The evaluation of RIP-seq data was done similarly to [34]. Raw RIP-seq reads were subjected to quality trimming and filtering by Sickle v1.2 (https://github.com/najoshi/sickle) using parameters -l 50 -q 20. The trimmed and filtered reads were mapped to the A. thaliana transcriptome defined by atRTD.gff using STAR v2.5.2a [89] with the parameter --quantMode TranscriptomeSAM. Estimated read counts per transcript were obtained by Salmon v0.8.2 [91] and summarized into estimated read counts per gene by tximport [92]. rRNA, mitochondrial, and chloroplast genes were excluded from the analysis. Transcripts enriched in the RIP samples relative to the RNA-seq samples were detected by edgeR as described in the tximport vignette (https://github.com/mikelove/tximport/blob/master/vignettes/tximport.md). Genes with a FDR < 0.001 and a log2-fold change ≥ 0.5 were considered putative RIP targets.

RNA-seq

For the analysis of the RNA-seq data, only the 100-bp R1 reads coming from the original paired-end reads were used for further analysis. Raw RNA-seq reads were processed by the same pipeline as raw RIP-seq reads (see above) with the only exception of Sickle parameter –q 30. DEGs between AtGRP7-ox and wt as well as between grp7-1 8i and wt were detected by edgeR (see above). Genes with a FDR < 0.05 and a TPM > 1 in at least one of the genotypes were considered putative DEGs.

Changes in alternative splicing events

The estimated read counts per transcript obtained from Salmon were processed by tximport [92]. Alternative splicing events in the atRTD annotation [30] were classified using SUPPA [91]. Transcripts having just one annotated isoform were excluded from the analysis.
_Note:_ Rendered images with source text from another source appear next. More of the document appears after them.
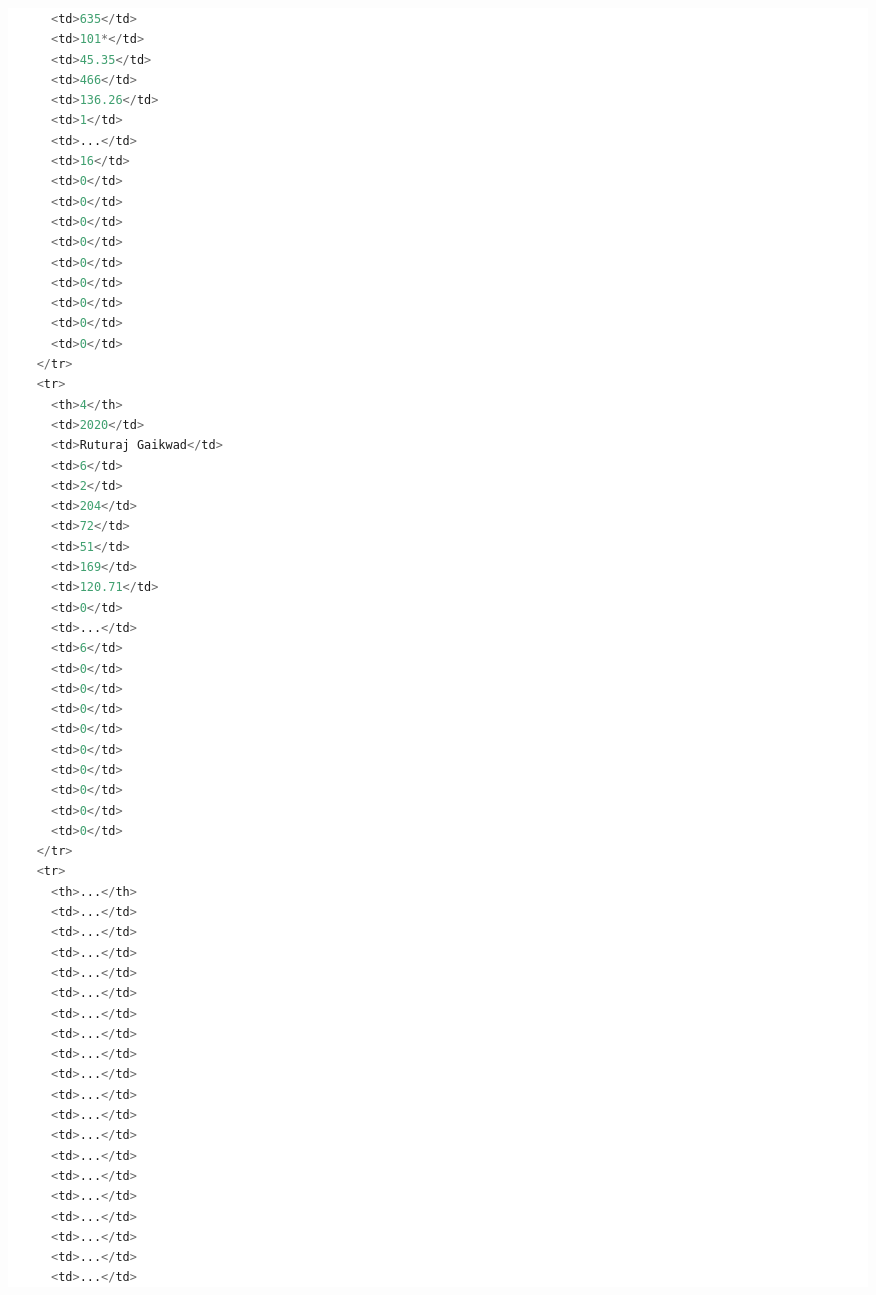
 ```python
      <td>635</td>
      <td>101*</td>
      <td>45.35</td>
      <td>466</td>
      <td>136.26</td>
      <td>1</td>
      <td>...</td>
      <td>16</td>
      <td>0</td>
      <td>0</td>
      <td>0</td>
      <td>0</td>
      <td>0</td>
      <td>0</td>
      <td>0</td>
      <td>0</td>
      <td>0</td>
    </tr>
    <tr>
      <th>4</th>
      <td>2020</td>
      <td>Ruturaj Gaikwad</td>
      <td>6</td>
      <td>2</td>
      <td>204</td>
      <td>72</td>
      <td>51</td>
      <td>169</td>
      <td>120.71</td>
      <td>0</td>
      <td>...</td>
      <td>6</td>
      <td>0</td>
      <td>0</td>
      <td>0</td>
      <td>0</td>
      <td>0</td>
      <td>0</td>
      <td>0</td>
      <td>0</td>
      <td>0</td>
    </tr>
    <tr>
      <th>...</th>
      <td>...</td>
      <td>...</td>
      <td>...</td>
      <td>...</td>
      <td>...</td>
      <td>...</td>
      <td>...</td>
      <td>...</td>
      <td>...</td>
      <td>...</td>
      <td>...</td>
      <td>...</td>
      <td>...</td>
      <td>...</td>
      <td>...</td>
      <td>...</td>
      <td>...</td>
      <td>...</td>
      <td>...</td>
```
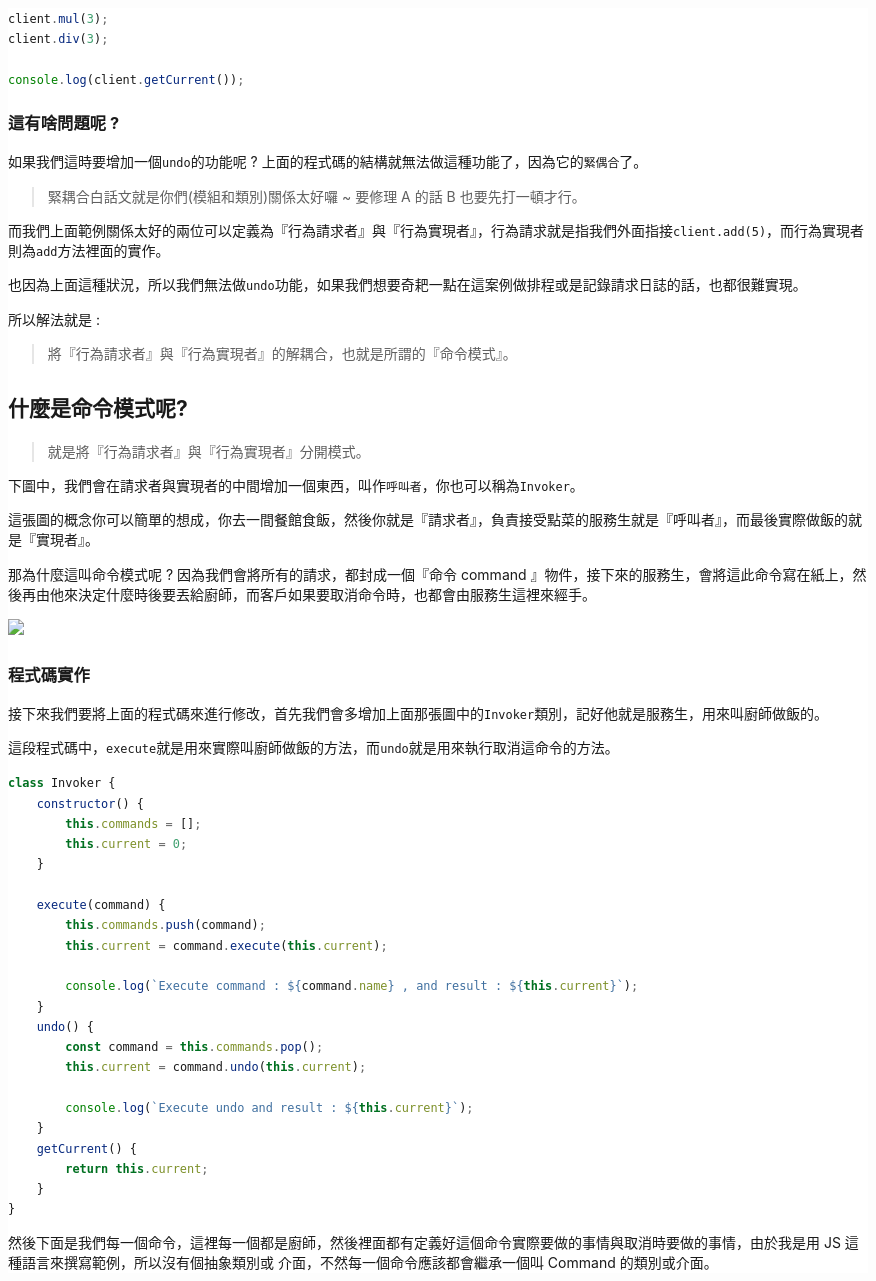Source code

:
 ```js
client.mul(3);
client.div(3);

console.log(client.getCurrent());
```
### 這有啥問題呢 ? 
如果我們這時要增加一個`undo`的功能呢 ? 上面的程式碼的結構就無法做這種功能了，因為它的`緊偶合`了。

> 緊耦合白話文就是你們(模組和類別)關係太好囉 ~ 要修理 A 的話 B 也要先打一頓才行。

而我們上面範例關係太好的兩位可以定義為『行為請求者』與『行為實現者』，行為請求就是指我們外面指接`client.add(5)`，而行為實現者則為`add`方法裡面的實作。

也因為上面這種狀況，所以我們無法做`undo`功能，如果我們想要奇耙一點在這案例做排程或是記錄請求日誌的話，也都很難實現。

所以解法就是 : 

> 將『行為請求者』與『行為實現者』的解耦合，也就是所謂的『命令模式』。


## 什麼是命令模式呢?

> 就是將『行為請求者』與『行為實現者』分開模式。

下圖中，我們會在請求者與實現者的中間增加一個東西，叫作`呼叫者`，你也可以稱為`Invoker`。

這張圖的概念你可以簡單的想成，你去一間餐館食飯，然後你就是『請求者』，負責接受點菜的服務生就是『呼叫者』，而最後實際做飯的就是『實現者』。

那為什麼這叫命令模式呢 ? 因為我們會將所有的請求，都封成一個『命令 command 』物件，接下來的服務生，會將這此命令寫在紙上，然後再由他來決定什麼時後要丟給廚師，而客戶如果要取消命令時，也都會由服務生這裡來經手。

![](http://yixiang8780.com/outImg/20180228-01-command.png)

### 程式碼實作

接下來我們要將上面的程式碼來進行修改，首先我們會多增加上面那張圖中的`Invoker`類別，記好他就是服務生，用來叫廚師做飯的。

這段程式碼中，`execute`就是用來實際叫廚師做飯的方法，而`undo`就是用來執行取消這命令的方法。

```js
class Invoker {
    constructor() {
        this.commands = [];
        this.current = 0;
    }

    execute(command) {
        this.commands.push(command);
        this.current = command.execute(this.current);

        console.log(`Execute command : ${command.name} , and result : ${this.current}`);
    }
    undo() {
        const command = this.commands.pop();
        this.current = command.undo(this.current);

        console.log(`Execute undo and result : ${this.current}`);
    }
    getCurrent() {
        return this.current;
    }
}
```
然後下面是我們每一個命令，這裡每一個都是廚師，然後裡面都有定義好這個命令實際要做的事情與取消時要做的事情，由於我是用 JS 這種語言來撰寫範例，所以沒有個抽象類別或 介面，不然每一個命令應該都會繼承一個叫 Command 的類別或介面。
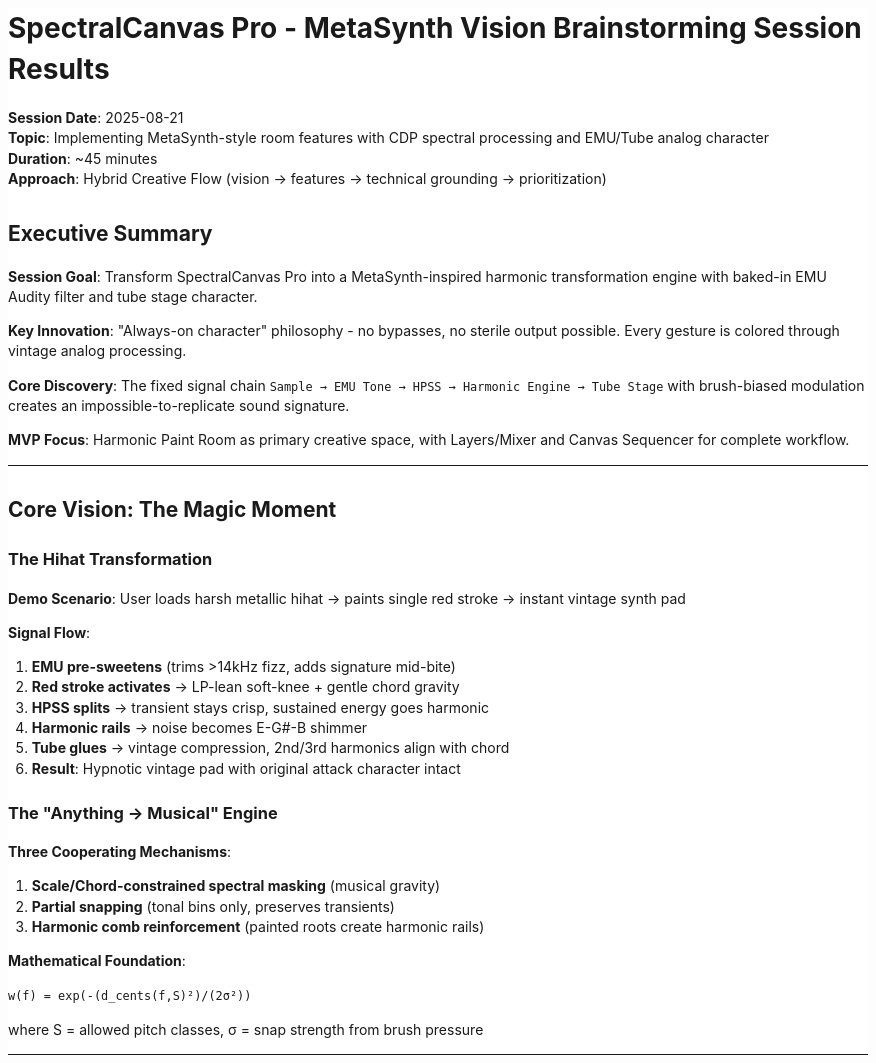 # SpectralCanvas Pro - MetaSynth Vision Brainstorming Session Results

**Session Date**: 2025-08-21  
**Topic**: Implementing MetaSynth-style room features with CDP spectral processing and EMU/Tube analog character  
**Duration**: ~45 minutes  
**Approach**: Hybrid Creative Flow (vision → features → technical grounding → prioritization)

## Executive Summary

**Session Goal**: Transform SpectralCanvas Pro into a MetaSynth-inspired harmonic transformation engine with baked-in EMU Audity filter and tube stage character.

**Key Innovation**: "Always-on character" philosophy - no bypasses, no sterile output possible. Every gesture is colored through vintage analog processing.

**Core Discovery**: The fixed signal chain `Sample → EMU Tone → HPSS → Harmonic Engine → Tube Stage` with brush-biased modulation creates an impossible-to-replicate sound signature.

**MVP Focus**: Harmonic Paint Room as primary creative space, with Layers/Mixer and Canvas Sequencer for complete workflow.

---

## Core Vision: The Magic Moment

### The Hihat Transformation
**Demo Scenario**: User loads harsh metallic hihat → paints single red stroke → instant vintage synth pad

**Signal Flow**:
1. **EMU pre-sweetens** (trims >14kHz fizz, adds signature mid-bite)
2. **Red stroke activates** → LP-lean soft-knee + gentle chord gravity
3. **HPSS splits** → transient stays crisp, sustained energy goes harmonic
4. **Harmonic rails** → noise becomes E-G#-B shimmer
5. **Tube glues** → vintage compression, 2nd/3rd harmonics align with chord
6. **Result**: Hypnotic vintage pad with original attack character intact

### The "Anything → Musical" Engine

**Three Cooperating Mechanisms**:
1. **Scale/Chord-constrained spectral masking** (musical gravity)
2. **Partial snapping** (tonal bins only, preserves transients)  
3. **Harmonic comb reinforcement** (painted roots create harmonic rails)

**Mathematical Foundation**: 
```
w(f) = exp(-(d_cents(f,S)²)/(2σ²))
```
where S = allowed pitch classes, σ = snap strength from brush pressure

---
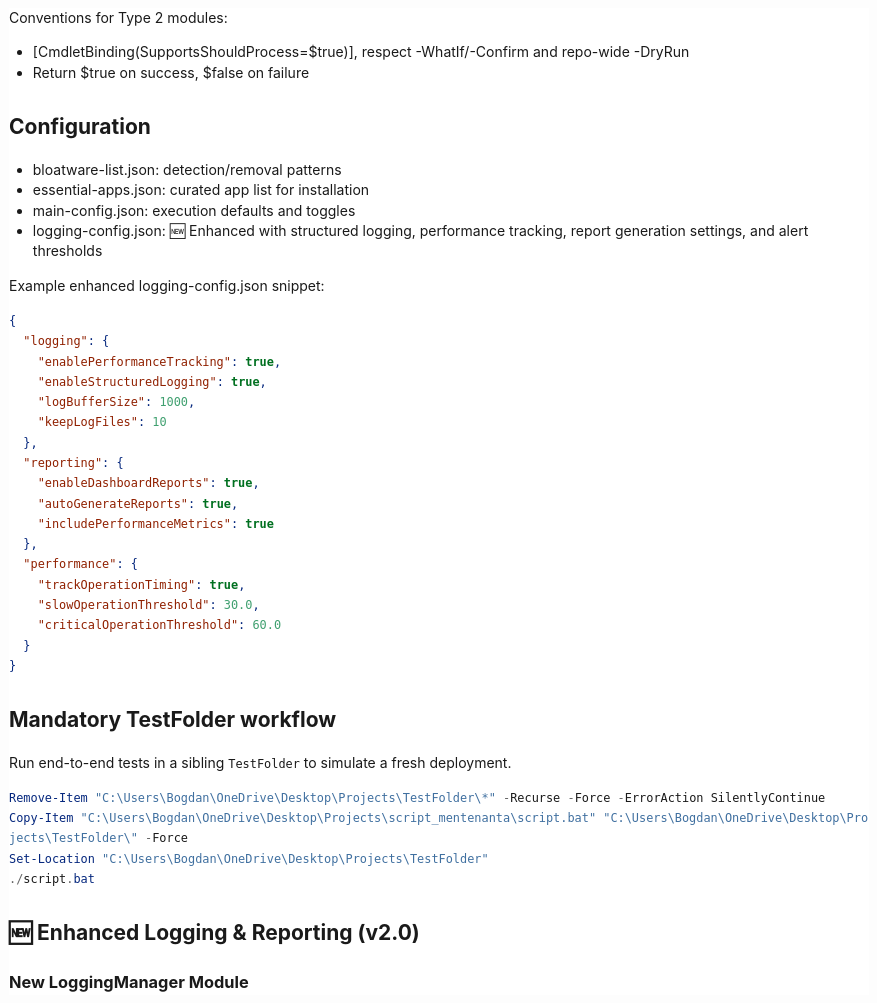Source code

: Conventions for Type 2 modules:

- [CmdletBinding(SupportsShouldProcess=$true)], respect -WhatIf/-Confirm and repo-wide -DryRun
- Return $true on success, $false on failure

## Configuration

- bloatware-list.json: detection/removal patterns
- essential-apps.json: curated app list for installation
- main-config.json: execution defaults and toggles
- logging-config.json: 🆕 Enhanced with structured logging, performance tracking, report generation settings, and alert thresholds

Example enhanced logging-config.json snippet:

```json
{
  "logging": {
    "enablePerformanceTracking": true,
    "enableStructuredLogging": true,
    "logBufferSize": 1000,
    "keepLogFiles": 10
  },
  "reporting": {
    "enableDashboardReports": true,
    "autoGenerateReports": true,
    "includePerformanceMetrics": true
  },
  "performance": {
    "trackOperationTiming": true,
    "slowOperationThreshold": 30.0,
    "criticalOperationThreshold": 60.0
  }
}
```

## Mandatory TestFolder workflow

Run end-to-end tests in a sibling `TestFolder` to simulate a fresh deployment.

```powershell
Remove-Item "C:\Users\Bogdan\OneDrive\Desktop\Projects\TestFolder\*" -Recurse -Force -ErrorAction SilentlyContinue
Copy-Item "C:\Users\Bogdan\OneDrive\Desktop\Projects\script_mentenanta\script.bat" "C:\Users\Bogdan\OneDrive\Desktop\Projects\TestFolder\" -Force
Set-Location "C:\Users\Bogdan\OneDrive\Desktop\Projects\TestFolder"
./script.bat
```

## 🆕 Enhanced Logging & Reporting (v2.0)

### New LoggingManager Module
Percentage spliced in (PSI) values, defined as the ratio between the TPM of the isoform including the event and the overall TPM of all isoforms for each splicing event for all genotypes, in wt and AtGRP7-ox as well as wt and grp7-1 8i were compared and tested for significance. Events with a corrected p value < 0.01 and |ΔPSI| > 0.1 were considered significant.

RT-PCR and real-time PCR

For semiquantitative RT-PCR, retrotranscribed RNA was amplified with Taq polymerase in a total volume of 20 μl. To determine the linear range of amplification for each primer pair, samples were withdrawn after 24, 26, 28, 30, 32, and 34 cycles. PCR products were separated on agarose gels and visualized by ethidium-bromide staining. qPCR was performed in a volume of 10 μl with the iTaq SYBR GREEN supermix (Biorad) using 45 cycles of 15 s at 95 °C and 30 s at 60 °C for RIP-qPCR and the circadian RNA kinetics, or in a volume of 20 μl with EvaGreen and GoTaq polymerase (Promega) using 45 cycles of 15 s at 95 °C, 20 s at 55 °C, and 20 s at 72 °C to investigate differentially expressed genes, respectively, in a CFX96 cycler (Biorad). Cq values were determined and relative expression levels were calculated based on non-equal efficiencies for each primer pair [93]. Data were normalized to PP2A (At1g13320) and expressed as the mean expression levels of the independent biological replicates with two technical replicates each ± standard deviation or as indicated in the figure legend. RIP-qPCR was performed as described [16]. Primers are listed in Additional file 2: Table S18.

Immunoblot analysis

Immunoblot analysis of lysates and chemiluminescence detection was done as described [94]. Primary antibodies were the antipeptide antibody against AtGRP7 (rabbit; dilution 1:2500), which discriminates AtGRP7 from AtGRP8 and lacks a signal in grp7-1 [21], a polyclonal serum against LHCP (rabbit; 1:25,000) [95], and a monoclonal antibody against GFP (Roche catalog number 11 814 460 001; mouse; dilution 1:1000). Secondary antibodies were HRP-coupled anti-rabbit IgG (Sigma-Aldrich catalog number A 0545; dilution 1:5000) or HRP-coupled anti-mouse IgG (Sigma-Aldrich catalog number A0168; dilution 1:2500).